### [Problem requirements]
Give again the entries below exactly, beginning at the first line and ending at the line with "По теме: методические разработки, пр".

### [Records supplied]
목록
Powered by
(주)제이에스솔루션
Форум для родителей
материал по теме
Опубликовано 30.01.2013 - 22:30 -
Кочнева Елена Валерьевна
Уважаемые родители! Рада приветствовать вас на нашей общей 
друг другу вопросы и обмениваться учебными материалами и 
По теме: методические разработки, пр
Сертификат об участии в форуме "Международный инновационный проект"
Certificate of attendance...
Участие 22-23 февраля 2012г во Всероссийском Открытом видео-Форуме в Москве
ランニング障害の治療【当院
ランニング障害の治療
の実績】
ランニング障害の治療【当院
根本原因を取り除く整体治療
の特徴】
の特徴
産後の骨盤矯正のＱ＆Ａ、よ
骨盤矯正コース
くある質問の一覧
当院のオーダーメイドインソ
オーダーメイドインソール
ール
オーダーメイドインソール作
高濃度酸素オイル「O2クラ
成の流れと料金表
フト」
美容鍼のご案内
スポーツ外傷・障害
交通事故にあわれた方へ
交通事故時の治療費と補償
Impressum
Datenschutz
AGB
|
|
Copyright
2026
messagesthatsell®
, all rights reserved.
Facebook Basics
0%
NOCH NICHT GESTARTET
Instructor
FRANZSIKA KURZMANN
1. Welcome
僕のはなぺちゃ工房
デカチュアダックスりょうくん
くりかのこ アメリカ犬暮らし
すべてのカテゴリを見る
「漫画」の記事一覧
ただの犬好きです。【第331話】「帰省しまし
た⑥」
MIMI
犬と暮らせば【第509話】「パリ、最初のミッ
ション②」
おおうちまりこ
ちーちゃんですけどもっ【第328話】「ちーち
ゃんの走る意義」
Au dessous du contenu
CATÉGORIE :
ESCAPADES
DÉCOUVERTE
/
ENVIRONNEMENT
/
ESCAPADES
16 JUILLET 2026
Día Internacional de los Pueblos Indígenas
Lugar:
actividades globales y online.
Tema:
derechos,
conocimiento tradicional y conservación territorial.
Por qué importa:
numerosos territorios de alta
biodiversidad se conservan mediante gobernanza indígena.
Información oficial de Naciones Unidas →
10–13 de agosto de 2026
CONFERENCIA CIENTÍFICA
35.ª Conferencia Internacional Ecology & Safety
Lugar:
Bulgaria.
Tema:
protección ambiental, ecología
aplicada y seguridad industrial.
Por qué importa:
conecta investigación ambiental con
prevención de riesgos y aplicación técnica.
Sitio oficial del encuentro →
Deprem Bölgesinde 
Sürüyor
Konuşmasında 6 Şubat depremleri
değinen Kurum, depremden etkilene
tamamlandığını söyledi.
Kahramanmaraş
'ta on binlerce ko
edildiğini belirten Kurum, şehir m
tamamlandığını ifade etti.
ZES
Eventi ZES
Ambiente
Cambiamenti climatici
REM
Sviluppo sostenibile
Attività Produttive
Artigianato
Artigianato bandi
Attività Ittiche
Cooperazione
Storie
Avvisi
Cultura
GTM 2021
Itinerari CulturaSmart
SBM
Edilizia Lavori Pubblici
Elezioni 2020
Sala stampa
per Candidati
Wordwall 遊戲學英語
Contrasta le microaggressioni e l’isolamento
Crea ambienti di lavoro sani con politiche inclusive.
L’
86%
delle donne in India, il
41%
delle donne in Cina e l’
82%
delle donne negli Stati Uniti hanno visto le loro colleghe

### [Written answer]
목록
Powered by
(주)제이에스솔루션
Форум для родителей
материал по теме
Опубликовано 30.01.2013 - 22:30 -
Кочнева Елена Валерьевна
Уважаемые родители! Рада приветствовать вас на нашей общей 
друг другу вопросы и обмениваться учебными материалами и 
По теме: методические разработки, пр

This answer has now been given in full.